Os 54 países da África juntos representam 15% da população mundial, mas contribuem com menos de 4% das emissões globais de efeito estufa – em contraste com 23% da China, 19% dos EUA e 13% da União Europeia.
Nakate, um cristão nascido de novo, disse: “Ter domínio sobre a Terra é sobre responsabilidade e serviço ao planeta e seu povo, porque Deus não é um Deus de desperdício e exploração”.
Nakate foi atraída pelo ativismo climático em 2018 depois de aprender sobre as chuvas erráticas e o calor extremo que afetam os agricultores e a produção de alimentos de Uganda – incluindo membros de sua família.
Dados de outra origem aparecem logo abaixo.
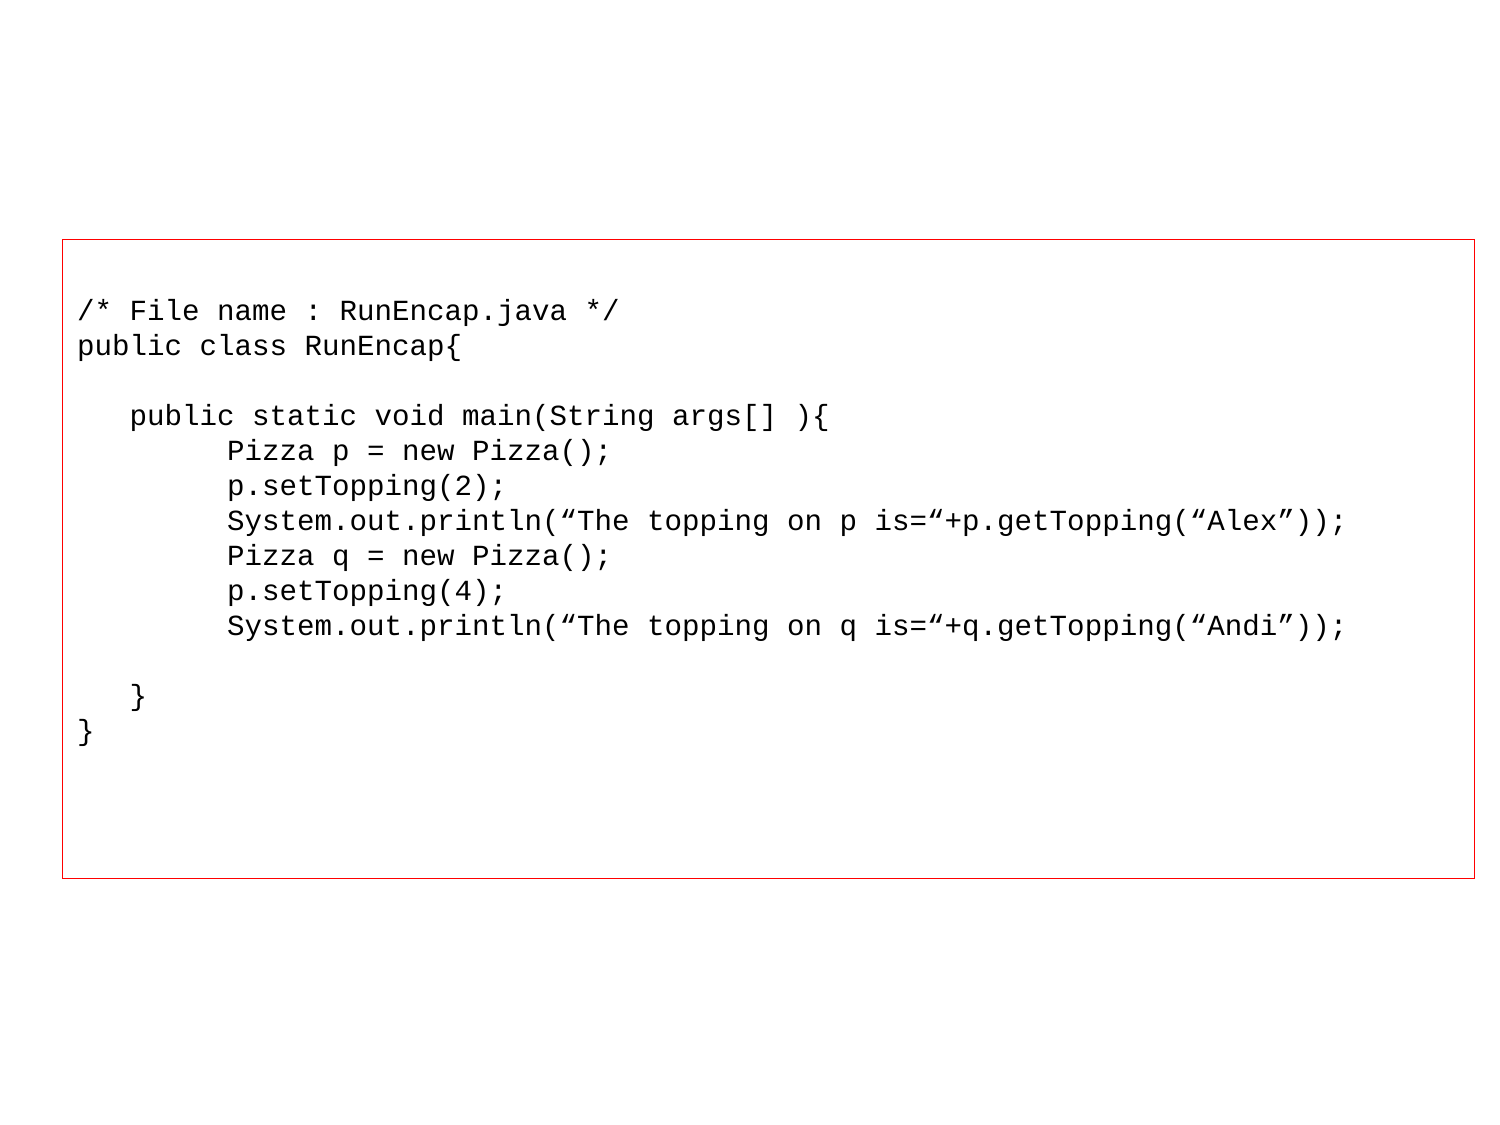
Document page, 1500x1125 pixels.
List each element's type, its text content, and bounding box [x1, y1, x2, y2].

text_box /* File name : RunEncap.java */ public class RunEncap{ public static void main(String args[] ){ Pizza p = new Pizza(); p.setTopping(2); System.out.println(“The topping on p is=“+p.getTopping(“Alex”)); Pizza q = new Pizza(); p.setTopping(4); System.out.println(“The topping on q is=“+q.getTopping(“Andi”)); } } [62, 239, 1475, 879]
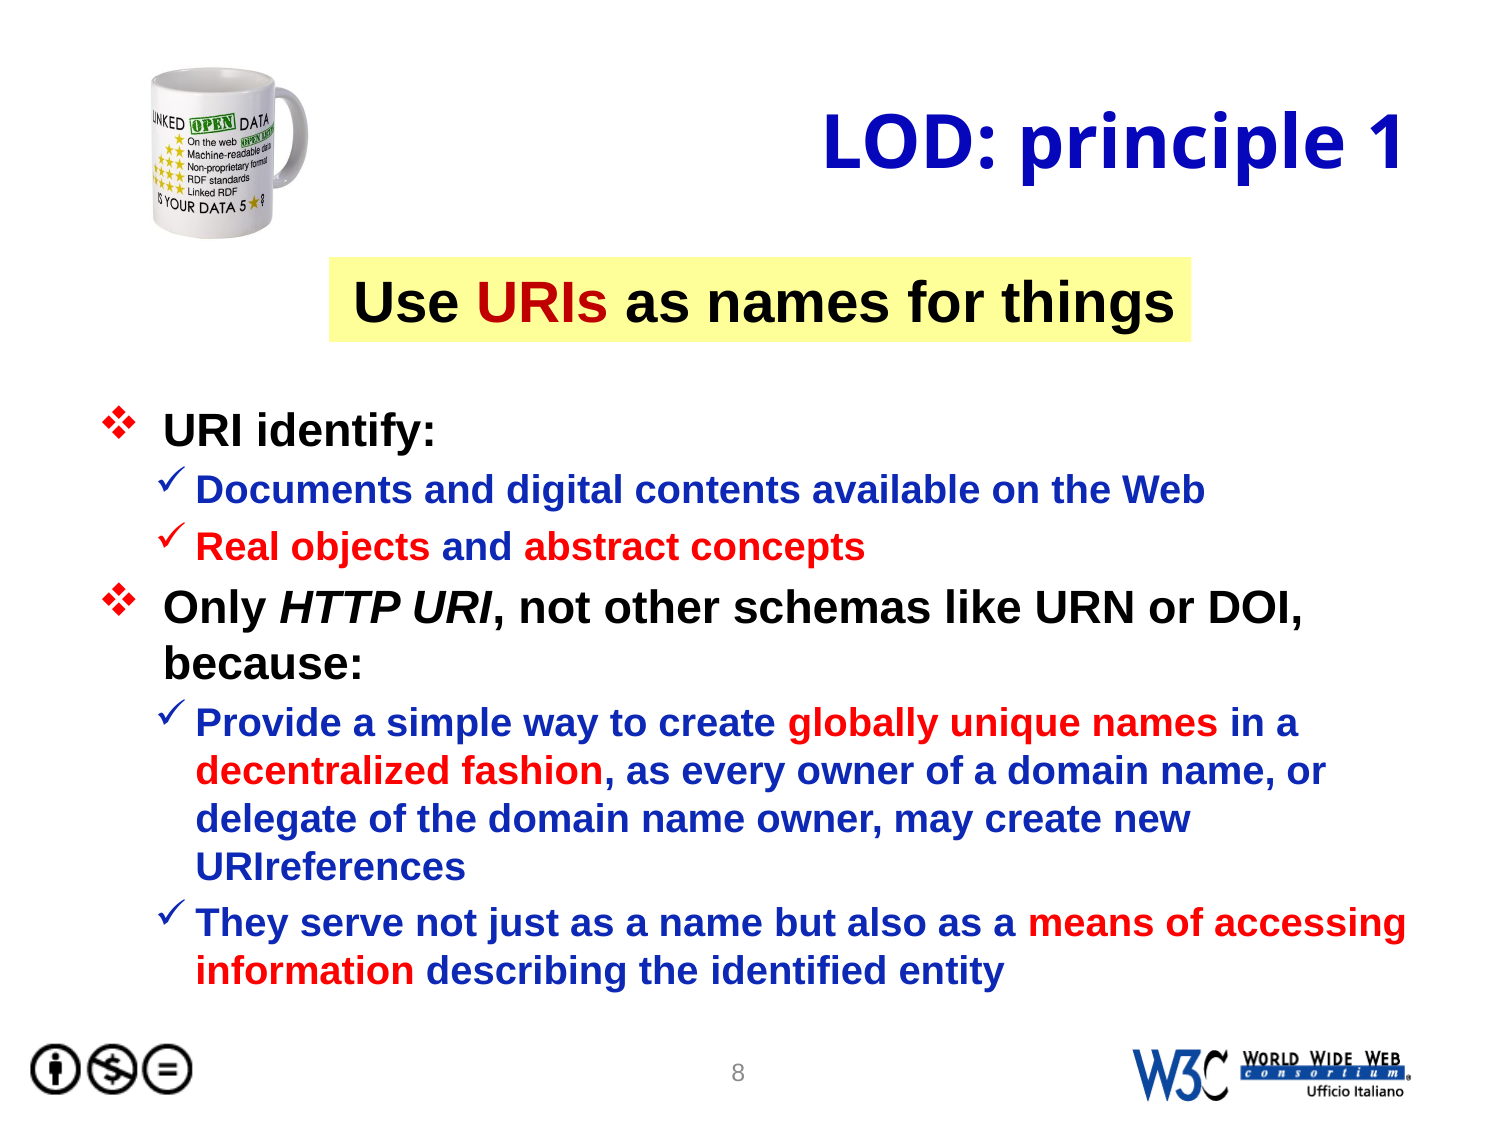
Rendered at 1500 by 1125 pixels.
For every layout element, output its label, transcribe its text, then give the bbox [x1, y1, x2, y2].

text_box Use URIs as names for things [329, 257, 1192, 342]
picture [141, 65, 317, 241]
picture [1132, 1049, 1412, 1102]
list URI identify: Documents and digital contents available on the Web Real objects and abstract concepts Only HTTP URI, not other schemas like URN or DOI, because: Provide a simple way to create globally unique names in a decentralized fashion, as every owner of a domain name, or delegate of the domain name owner, may create new URIreferences They serve not just as a name but also as a means of accessing information describing the identified entity [75, 262, 1436, 1005]
slide_number 8 [680, 1041, 761, 1102]
picture [15, 1022, 205, 1106]
title LOD: principle 1 [75, 45, 1425, 233]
A agricultura é a espinha dorsal da economia do país, respondendo por um quarto do seu PIB. Cerca de 70% das pessoas dependem da agricultura e da criação de gado.
Inspirada pelas greves escolares de Thunberg na Suécia, Nakate lançou seu próprio movimento climático e por vários meses em 2019 protestou do lado de fora dos portões do parlamento contra a inação do governo na crise climática. Ela então fundou a Youth for Future Africa e o Rise Up Movement, com sede na África, e agora é uma das ativistas juvenis mais célebres do mundo.
Mas sua celebridade significa que algumas organizações e jornalistas a consideram a voz africana preferida, o que ela considera problemático.
“Em todo o continente, muitos ativistas estão fazendo um trabalho incrível, e houve muitos antes de nós e das greves climáticas em 2018. Quando o foco é apenas uma pessoa, apaga outras experiências e histórias. A solução não é colocar rostos no movimento climático, tem milhões de pessoas que estão fazendo um trabalho incrível e se organizando em suas comunidades.”
Recentemente, em Nairóbi, Nakate conheceu jovens que fabricavam briquetes – um combustível barato e alternativo para cozinhar feito de resíduos retirados dos rios – para uma empresa de energia verde chamada Motobrix, criando empregos locais sustentáveis. “São pessoas e histórias como essa que realmente precisamos ouvir”, acrescentou.
Garantir que ativistas e comunidades de impacto de toda a África possam comparecer – e participar de forma significativa – no Egito é crucial para negociações sobre perdas e danos – e soluções. Se essas histórias não forem ouvidas, as soluções que estão sendo financiadas correm o risco de serem inaceitáveis ??ou até prejudiciais às comunidades afetadas.
“ONGs e governos precisam ouvir e se envolver com as comunidades sobre o que eles querem, o que funciona para eles, e não despejar soluções sobre eles… Precisamos ter comunidades nas mesas de negociação no Egito.”